INSTRUCTIONS TO FOLLOW
Nothing is needed except the lines below that run from the one with "219 429 704" through the one with "120 397 607", repeated exactly.

EXTRACTED DATA
::::::::
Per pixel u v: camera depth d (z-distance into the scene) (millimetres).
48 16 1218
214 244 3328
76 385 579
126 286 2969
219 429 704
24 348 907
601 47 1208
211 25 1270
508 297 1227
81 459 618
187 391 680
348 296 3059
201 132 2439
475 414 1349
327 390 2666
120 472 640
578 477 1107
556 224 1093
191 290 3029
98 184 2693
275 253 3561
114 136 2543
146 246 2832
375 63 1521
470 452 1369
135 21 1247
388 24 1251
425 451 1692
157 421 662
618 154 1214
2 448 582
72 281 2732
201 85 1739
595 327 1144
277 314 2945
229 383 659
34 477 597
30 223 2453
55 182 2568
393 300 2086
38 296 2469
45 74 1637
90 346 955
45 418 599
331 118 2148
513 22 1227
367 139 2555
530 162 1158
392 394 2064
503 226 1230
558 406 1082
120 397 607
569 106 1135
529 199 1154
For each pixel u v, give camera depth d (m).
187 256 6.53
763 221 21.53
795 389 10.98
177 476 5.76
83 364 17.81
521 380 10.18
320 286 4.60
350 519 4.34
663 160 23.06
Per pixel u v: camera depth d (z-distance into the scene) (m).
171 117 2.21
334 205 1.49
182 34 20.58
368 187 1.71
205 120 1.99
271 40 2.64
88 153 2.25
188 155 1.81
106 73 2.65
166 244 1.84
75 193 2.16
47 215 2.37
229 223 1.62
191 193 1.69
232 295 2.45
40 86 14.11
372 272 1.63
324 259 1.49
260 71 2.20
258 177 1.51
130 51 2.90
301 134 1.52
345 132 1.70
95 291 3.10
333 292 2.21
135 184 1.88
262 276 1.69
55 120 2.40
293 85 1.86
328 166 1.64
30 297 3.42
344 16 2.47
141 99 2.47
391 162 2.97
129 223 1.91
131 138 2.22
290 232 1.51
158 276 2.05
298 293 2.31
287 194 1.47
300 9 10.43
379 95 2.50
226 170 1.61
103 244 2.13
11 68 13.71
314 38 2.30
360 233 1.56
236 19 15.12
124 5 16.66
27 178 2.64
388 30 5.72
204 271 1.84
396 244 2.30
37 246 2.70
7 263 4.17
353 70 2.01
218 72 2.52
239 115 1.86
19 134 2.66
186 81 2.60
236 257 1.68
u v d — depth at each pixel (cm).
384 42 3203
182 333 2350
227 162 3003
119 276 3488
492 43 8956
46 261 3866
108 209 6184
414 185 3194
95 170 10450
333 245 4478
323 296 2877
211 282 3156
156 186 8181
::::::::
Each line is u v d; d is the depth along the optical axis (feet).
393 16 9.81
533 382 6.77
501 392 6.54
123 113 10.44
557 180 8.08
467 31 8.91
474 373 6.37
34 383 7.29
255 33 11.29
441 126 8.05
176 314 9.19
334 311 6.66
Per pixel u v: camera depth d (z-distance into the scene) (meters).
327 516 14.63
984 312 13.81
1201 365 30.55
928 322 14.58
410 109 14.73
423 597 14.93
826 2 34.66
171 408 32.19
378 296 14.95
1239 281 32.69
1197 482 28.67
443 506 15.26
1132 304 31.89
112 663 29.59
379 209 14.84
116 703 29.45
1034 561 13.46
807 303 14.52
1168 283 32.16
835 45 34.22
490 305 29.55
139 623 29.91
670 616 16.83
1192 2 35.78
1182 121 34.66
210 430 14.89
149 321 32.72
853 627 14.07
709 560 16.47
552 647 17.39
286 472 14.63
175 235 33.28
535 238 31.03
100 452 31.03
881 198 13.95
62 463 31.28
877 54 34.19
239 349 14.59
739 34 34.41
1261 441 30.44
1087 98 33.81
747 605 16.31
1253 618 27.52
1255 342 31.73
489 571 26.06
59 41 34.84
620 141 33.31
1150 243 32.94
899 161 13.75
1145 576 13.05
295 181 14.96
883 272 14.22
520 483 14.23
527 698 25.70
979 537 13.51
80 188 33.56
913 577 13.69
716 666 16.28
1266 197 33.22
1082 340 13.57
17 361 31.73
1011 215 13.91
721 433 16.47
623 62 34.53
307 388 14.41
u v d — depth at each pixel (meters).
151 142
::::::::
RESPONSE BELOW
219 429 704
24 348 907
601 47 1208
211 25 1270
508 297 1227
81 459 618
187 391 680
348 296 3059
201 132 2439
475 414 1349
327 390 2666
120 472 640
578 477 1107
556 224 1093
191 290 3029
98 184 2693
275 253 3561
114 136 2543
146 246 2832
375 63 1521
470 452 1369
135 21 1247
388 24 1251
425 451 1692
157 421 662
618 154 1214
2 448 582
72 281 2732
201 85 1739
595 327 1144
277 314 2945
229 383 659
34 477 597
30 223 2453
55 182 2568
393 300 2086
38 296 2469
45 74 1637
90 346 955
45 418 599
331 118 2148
513 22 1227
367 139 2555
530 162 1158
392 394 2064
503 226 1230
558 406 1082
120 397 607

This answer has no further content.